- Problem statement -
The whole answer is the data below, retyped exactly.

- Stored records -
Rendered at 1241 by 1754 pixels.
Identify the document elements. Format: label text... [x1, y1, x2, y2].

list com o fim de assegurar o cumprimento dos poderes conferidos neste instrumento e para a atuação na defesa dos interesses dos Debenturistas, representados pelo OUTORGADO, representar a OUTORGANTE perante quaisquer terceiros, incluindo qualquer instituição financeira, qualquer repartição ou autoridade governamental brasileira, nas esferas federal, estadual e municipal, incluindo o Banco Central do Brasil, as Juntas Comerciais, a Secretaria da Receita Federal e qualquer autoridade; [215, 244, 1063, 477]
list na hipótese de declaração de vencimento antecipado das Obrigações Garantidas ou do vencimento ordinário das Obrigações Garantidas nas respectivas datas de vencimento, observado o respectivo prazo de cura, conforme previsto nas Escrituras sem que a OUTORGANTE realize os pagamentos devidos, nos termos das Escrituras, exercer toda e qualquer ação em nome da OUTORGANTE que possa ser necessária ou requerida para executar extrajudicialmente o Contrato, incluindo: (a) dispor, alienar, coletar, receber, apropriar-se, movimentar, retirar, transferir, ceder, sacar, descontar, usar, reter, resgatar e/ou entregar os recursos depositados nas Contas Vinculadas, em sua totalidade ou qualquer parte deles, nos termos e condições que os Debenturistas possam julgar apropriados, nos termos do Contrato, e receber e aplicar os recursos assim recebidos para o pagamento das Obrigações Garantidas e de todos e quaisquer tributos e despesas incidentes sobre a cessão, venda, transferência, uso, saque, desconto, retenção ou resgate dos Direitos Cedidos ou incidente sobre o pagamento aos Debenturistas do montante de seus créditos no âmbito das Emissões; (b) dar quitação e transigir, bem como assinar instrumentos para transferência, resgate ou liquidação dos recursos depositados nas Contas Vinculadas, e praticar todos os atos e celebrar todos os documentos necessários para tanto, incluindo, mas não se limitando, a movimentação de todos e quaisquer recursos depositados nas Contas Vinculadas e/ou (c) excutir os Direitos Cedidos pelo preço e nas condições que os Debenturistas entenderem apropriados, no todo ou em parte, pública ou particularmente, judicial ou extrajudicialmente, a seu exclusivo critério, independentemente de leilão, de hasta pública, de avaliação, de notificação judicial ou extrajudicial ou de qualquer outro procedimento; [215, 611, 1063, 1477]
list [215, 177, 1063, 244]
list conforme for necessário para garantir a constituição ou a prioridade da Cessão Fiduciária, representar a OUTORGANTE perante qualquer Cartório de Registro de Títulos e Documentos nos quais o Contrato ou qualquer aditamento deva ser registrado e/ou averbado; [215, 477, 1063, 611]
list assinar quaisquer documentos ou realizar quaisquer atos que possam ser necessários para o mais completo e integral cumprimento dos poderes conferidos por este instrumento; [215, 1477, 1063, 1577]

- Answer -
Rendered at 1241 by 1754 pixels.
Identify the document elements. Format: label text... [x1, y1, x2, y2].

list com o fim de assegurar o cumprimento dos poderes conferidos neste instrumento e para a atuação na defesa dos interesses dos Debenturistas, representados pelo OUTORGADO, representar a OUTORGANTE perante quaisquer terceiros, incluindo qualquer instituição financeira, qualquer repartição ou autoridade governamental brasileira, nas esferas federal, estadual e municipal, incluindo o Banco Central do Brasil, as Juntas Comerciais, a Secretaria da Receita Federal e qualquer autoridade; [215, 244, 1063, 477]
list na hipótese de declaração de vencimento antecipado das Obrigações Garantidas ou do vencimento ordinário das Obrigações Garantidas nas respectivas datas de vencimento, observado o respectivo prazo de cura, conforme previsto nas Escrituras sem que a OUTORGANTE realize os pagamentos devidos, nos termos das Escrituras, exercer toda e qualquer ação em nome da OUTORGANTE que possa ser necessária ou requerida para executar extrajudicialmente o Contrato, incluindo: (a) dispor, alienar, coletar, receber, apropriar-se, movimentar, retirar, transferir, ceder, sacar, descontar, usar, reter, resgatar e/ou entregar os recursos depositados nas Contas Vinculadas, em sua totalidade ou qualquer parte deles, nos termos e condições que os Debenturistas possam julgar apropriados, nos termos do Contrato, e receber e aplicar os recursos assim recebidos para o pagamento das Obrigações Garantidas e de todos e quaisquer tributos e despesas incidentes sobre a cessão, venda, transferência, uso, saque, desconto, retenção ou resgate dos Direitos Cedidos ou incidente sobre o pagamento aos Debenturistas do montante de seus créditos no âmbito das Emissões; (b) dar quitação e transigir, bem como assinar instrumentos para transferência, resgate ou liquidação dos recursos depositados nas Contas Vinculadas, e praticar todos os atos e celebrar todos os documentos necessários para tanto, incluindo, mas não se limitando, a movimentação de todos e quaisquer recursos depositados nas Contas Vinculadas e/ou (c) excutir os Direitos Cedidos pelo preço e nas condições que os Debenturistas entenderem apropriados, no todo ou em parte, pública ou particularmente, judicial ou extrajudicialmente, a seu exclusivo critério, independentemente de leilão, de hasta pública, de avaliação, de notificação judicial ou extrajudicial ou de qualquer outro procedimento; [215, 611, 1063, 1477]
list [215, 177, 1063, 244]
list conforme for necessário para garantir a constituição ou a prioridade da Cessão Fiduciária, representar a OUTORGANTE perante qualquer Cartório de Registro de Títulos e Documentos nos quais o Contrato ou qualquer aditamento deva ser registrado e/ou averbado; [215, 477, 1063, 611]
list assinar quaisquer documentos ou realizar quaisquer atos que possam ser necessários para o mais completo e integral cumprimento dos poderes conferidos por este instrumento; [215, 1477, 1063, 1577]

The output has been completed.